● **TASKS TO CARRY OUT**:
[1] Answer these questions using the text on social mobility:
(a) Out of 16 economies, where does Germany rank on intergenerational earnings mobility?
(b) Which two countries share fifth place on economic inequality with Germany?
(c) Among the 16 countries the OECD assessed in 2008, which one had the highest intergenerational earnings mobility?
[2] Print the passage from the text on social mobility starting with "3. Denmark is" and going on through "moderate social mobility.", copied word for word.

How do the Nordic countries and German rank on generational ability to move up in the world?

April 8, 2017

Credit: BMJ-Shutterstock

1. The Nordic countries are known to put a lot of emphasis on aiming for a low level of income inequality.

2. Indeed, Denmark, Sweden, Finland and Norway all rank at or near the top on the equality score.

3. Denmark is ranked, among the 16 countries the OECD assessed in 2008, as having both the highest intergenerational earnings mobility and the lowest inequality in the working-age population.

4. Germany is in the “middle of the pack” among OECD countries. It has a moderate level of economic inequality as well as moderate social mobility.

5. Germany ranks only 10th out of 16 economies on intergenerational earnings mobility.

6. Germany is tied for fifth on economic inequality with France and Norway. (Germany’s mobility is about halfway between the two.)

7. The four Asia-Pacific members of the OECD – Japan, Korea, Australia and New Zealand – all have higher social mobility than Germany.

8. But the four countries have somewhat worse economic equality scores all around than Germany.

Sources: The Globalist Research Center and OECD

Takeaways

Germany is in the "middle of the pack." It has a moderate level of economic inequality as well as social mobility.

Japan, Korea, Australia and New Zealand – all have higher social mobility than Germany.

Denmark is ranked, among the 16 OECD assessed countries in 2008, as having the highest intergenerational earnings mobility.

Items from a data source
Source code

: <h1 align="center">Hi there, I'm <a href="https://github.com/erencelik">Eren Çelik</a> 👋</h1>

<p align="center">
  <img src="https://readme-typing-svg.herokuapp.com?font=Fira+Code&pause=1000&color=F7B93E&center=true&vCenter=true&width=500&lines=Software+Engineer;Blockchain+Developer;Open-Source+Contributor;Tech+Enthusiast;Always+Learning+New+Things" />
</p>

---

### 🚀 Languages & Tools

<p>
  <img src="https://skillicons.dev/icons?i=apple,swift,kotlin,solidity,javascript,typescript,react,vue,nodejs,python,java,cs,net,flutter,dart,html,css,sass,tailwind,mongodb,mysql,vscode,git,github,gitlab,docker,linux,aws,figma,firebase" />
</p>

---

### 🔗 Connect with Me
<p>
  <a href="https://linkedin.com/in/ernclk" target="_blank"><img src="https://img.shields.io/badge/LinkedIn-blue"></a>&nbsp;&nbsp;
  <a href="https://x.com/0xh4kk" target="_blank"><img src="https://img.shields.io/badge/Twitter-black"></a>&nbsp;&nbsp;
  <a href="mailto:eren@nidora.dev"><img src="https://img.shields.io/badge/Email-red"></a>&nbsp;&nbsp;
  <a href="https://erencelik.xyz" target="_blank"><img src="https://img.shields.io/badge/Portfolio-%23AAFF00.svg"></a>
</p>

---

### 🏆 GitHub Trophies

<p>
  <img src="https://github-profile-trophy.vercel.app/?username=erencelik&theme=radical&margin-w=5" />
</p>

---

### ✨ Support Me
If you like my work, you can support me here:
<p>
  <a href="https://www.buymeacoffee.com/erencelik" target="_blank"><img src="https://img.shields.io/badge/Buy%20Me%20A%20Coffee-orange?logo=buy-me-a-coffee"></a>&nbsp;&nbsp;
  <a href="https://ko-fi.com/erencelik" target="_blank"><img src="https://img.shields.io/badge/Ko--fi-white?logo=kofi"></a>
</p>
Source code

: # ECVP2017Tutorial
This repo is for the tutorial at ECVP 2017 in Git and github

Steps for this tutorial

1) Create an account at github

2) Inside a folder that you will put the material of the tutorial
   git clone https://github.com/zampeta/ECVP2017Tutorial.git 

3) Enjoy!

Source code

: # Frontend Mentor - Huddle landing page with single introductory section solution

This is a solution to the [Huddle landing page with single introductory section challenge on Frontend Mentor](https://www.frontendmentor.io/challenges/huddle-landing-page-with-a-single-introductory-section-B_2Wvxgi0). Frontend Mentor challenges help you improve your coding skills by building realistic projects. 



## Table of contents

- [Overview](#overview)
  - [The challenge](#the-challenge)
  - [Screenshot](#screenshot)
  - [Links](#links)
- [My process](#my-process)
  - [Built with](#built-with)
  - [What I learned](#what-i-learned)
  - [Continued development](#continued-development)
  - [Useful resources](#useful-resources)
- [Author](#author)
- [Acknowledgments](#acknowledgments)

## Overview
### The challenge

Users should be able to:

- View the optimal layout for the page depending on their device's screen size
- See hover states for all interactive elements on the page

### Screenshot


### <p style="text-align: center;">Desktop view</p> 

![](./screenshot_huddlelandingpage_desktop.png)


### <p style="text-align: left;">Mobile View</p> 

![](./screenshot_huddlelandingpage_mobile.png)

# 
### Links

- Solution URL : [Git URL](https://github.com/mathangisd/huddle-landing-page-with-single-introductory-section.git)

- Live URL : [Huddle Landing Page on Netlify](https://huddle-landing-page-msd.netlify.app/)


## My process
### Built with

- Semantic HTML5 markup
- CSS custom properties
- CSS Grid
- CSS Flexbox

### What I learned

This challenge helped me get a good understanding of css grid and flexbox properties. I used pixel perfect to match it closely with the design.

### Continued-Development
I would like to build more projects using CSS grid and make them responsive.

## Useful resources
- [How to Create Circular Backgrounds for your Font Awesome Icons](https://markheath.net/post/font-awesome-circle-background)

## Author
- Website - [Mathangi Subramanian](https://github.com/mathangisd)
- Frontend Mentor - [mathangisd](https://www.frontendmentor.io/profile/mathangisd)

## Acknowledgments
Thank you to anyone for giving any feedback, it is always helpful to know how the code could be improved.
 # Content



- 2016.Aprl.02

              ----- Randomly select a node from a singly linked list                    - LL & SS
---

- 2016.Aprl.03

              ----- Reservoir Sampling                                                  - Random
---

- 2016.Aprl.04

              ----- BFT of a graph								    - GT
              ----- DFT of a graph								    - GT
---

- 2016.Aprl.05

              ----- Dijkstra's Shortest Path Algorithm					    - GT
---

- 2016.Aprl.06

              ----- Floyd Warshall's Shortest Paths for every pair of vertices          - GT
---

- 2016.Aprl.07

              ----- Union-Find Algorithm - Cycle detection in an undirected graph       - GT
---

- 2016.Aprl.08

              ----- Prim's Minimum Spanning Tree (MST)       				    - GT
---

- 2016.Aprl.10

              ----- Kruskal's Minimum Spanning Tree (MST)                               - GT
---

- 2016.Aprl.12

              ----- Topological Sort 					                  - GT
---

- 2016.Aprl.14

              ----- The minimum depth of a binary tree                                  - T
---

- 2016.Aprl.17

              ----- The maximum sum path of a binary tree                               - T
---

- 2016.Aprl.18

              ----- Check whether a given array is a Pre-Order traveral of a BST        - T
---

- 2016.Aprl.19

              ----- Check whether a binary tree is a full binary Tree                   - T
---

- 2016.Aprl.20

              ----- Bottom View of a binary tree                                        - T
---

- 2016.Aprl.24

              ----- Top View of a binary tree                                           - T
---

● **RESULTS IN ORDER**:
[1]
(a) 10th
(b) France and Norway
(c) Denmark

[2]
3. Denmark is ranked, among the 16 countries the OECD assessed in 2008, as having both the highest intergenerational earnings mobility and the lowest inequality in the working-age population.

4. Germany is in the “middle of the pack” among OECD countries. It has a moderate level of economic inequality as well as moderate social mobility.